8

I have a large csv that I load as follows

df=pd.read_csv('my_data.tsv',sep='\t',header=0, skiprows=[1,2,3])

I get several errors during the loading process.

  1. First, if I dont specify warn_bad_lines=True,error_bad_lines=False I get:

    Error tokenizing data. C error: Expected 22 fields in line 329867, saw 24

  2. Second, if I use the options above, I now get:

    CParserError: Error tokenizing data. C error: EOF inside string starting at line 32357585

Question is: how can I have a look at these bad lines to understand what's going on? Is it possible to have read_csv return these bogus lines?

I tried the following hint (Pandas ParserError EOF character when reading multiple csv files to HDF5):

from pandas import parser

try:
  df=pd.read_csv('mydata.tsv',sep='\t',header=0, skiprows=[1,2,3])
except (parser.CParserError) as detail:
  print  detail

but still get

Error tokenizing data. C error: Expected 22 fields in line 329867, saw 24

Community
  • 1
  • 1
ℕʘʘḆḽḘ
  • 18,566
  • 34
  • 128
  • 235
  • 2
    Did you check first answer in this? could it be special characters? http://stackoverflow.com/questions/18016037/pandas-parsererror-eof-character-when-reading-multiple-csv-files-to-hdf5 – kosa Aug 11 '16 at 17:37
  • yep. let me add that in the question – ℕʘʘḆḽḘ Aug 11 '16 at 17:37
  • 1
    What is the data at line 32357585? That may give some clues and check pandas version too, https://github.com/pydata/pandas/issues/11654 – kosa Aug 11 '16 at 17:38
  • 1
    yeah well that is the problem. how can I read this data line? – ℕʘʘḆḽḘ Aug 11 '16 at 17:41
  • 1
    If it is CSV, open it in CSV (assuming windows box) (or) use some other file reading API's to first print & understand the data, once you know what is there, then you can try to find a work around for that using pandas. – kosa Aug 11 '16 at 17:43
  • 1
    problem is: data is too big.
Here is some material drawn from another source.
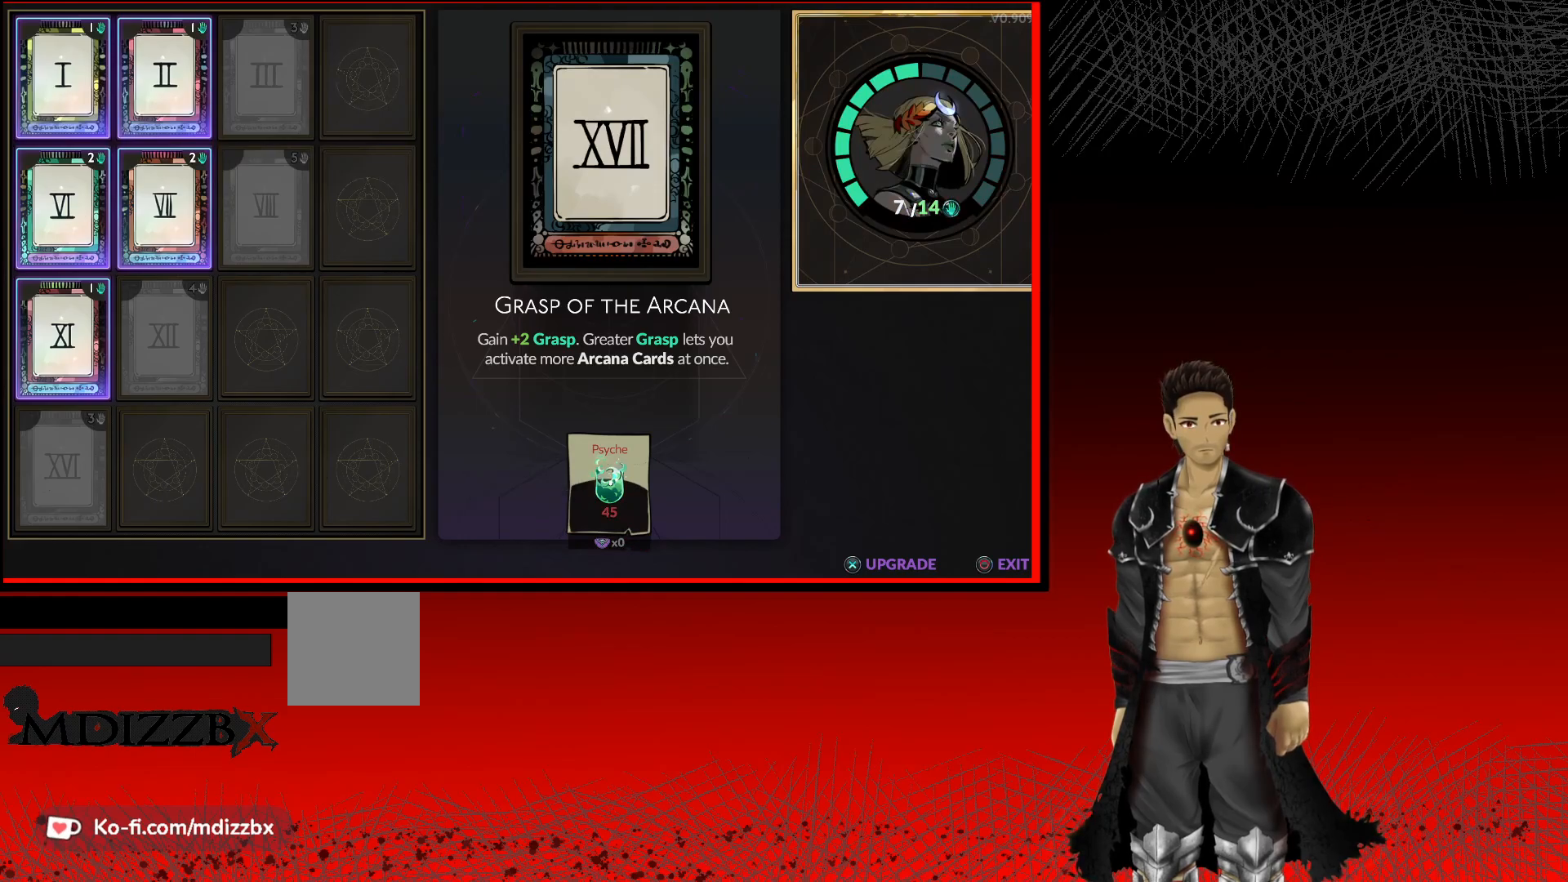
{"buttons": [], "left_stick": "center", "right_stick": "center", "events": [[100, "B", "up"]]}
I need to use pandas here. there must be a way – ℕʘʘḆḽḘ Aug 11 '16 at 17:44
  • 1
    The answer I was referring few comments ago was related to quoting. quoting=csv.QUOTE_NONE (not sure if this is applicable in your version) – kosa Aug 11 '16 at 17:44
  • 1
    Try with `low_memory=False` in `read_csv`. – Kartik Aug 11 '16 at 18:28
  • I think the `low_memory` option does not do anything actually, dont you think? – ℕʘʘḆḽḘ Aug 11 '16 at 18:29
  • 1
    Also, pass this `names=range(24)` to force `read_csv` to use 24 columns from the beginning. – Kartik Aug 11 '16 at 18:30
  • 1
    To solve the EOF in string, try quoting options available with `read_csv` – Kartik Aug 11 '16 at 18:32
  • 2
    Pandas reads the first few lines, determines dtypes and then reads the rest of the data in that determined dtypes. Sometimes that causes misinterpretation of strings. `low_memory` will just cause pandas to create the dtypes after reading all of the data. It causes data duplication in memory. But you're right, it probably won't help your situation. How about the other suggestions? – Kartik Aug 11 '16 at 18:36
  • thanks let me try them. I do not, however, know how to actually see these bad lines. isnt that crazy? there should be a way – ℕʘʘḆḽḘ Aug 11 '16 at 18:37
  • 1
    try using csv module, use try/except... where try does nothing. except prints bad line. – Merlin Aug 11 '16 at 18:59
  • good idea. can you code that up? – ℕʘʘḆḽḘ Aug 11 '16 at 19:00

3 Answers3

2

i'll will give my answer in two parts:

part1: the op asked how to output these bad lines, to answer this we can use python csv module in a simple code like that:

import csv
file = 'your_filename.csv' # use your filename
lines_set = set([100, 200]) # use your bad lines numbers here

with open(file) as f_obj:
    for line_number, row in enumerate(csv.reader(f_obj)):
        if line_number > max(lines_set):
            break
        elif line_number in lines_set: # put your bad lines numbers here
            print(line_number, row)

also we can put it in more general function like that:

import csv


def read_my_lines(file, lines_list, reader=csv.reader):
    lines_set = set(lines_list)
    with open(file) as f_obj:
        for line_number, row in enumerate(csv.reader(f_obj)):
            if line_number > max(lines_set):
                break
            elif line_number in lines_set:
                print(line_number, row)


if __name__ == '__main__':
    read_my_lines(file='your_filename.csv', lines_list=[100, 200])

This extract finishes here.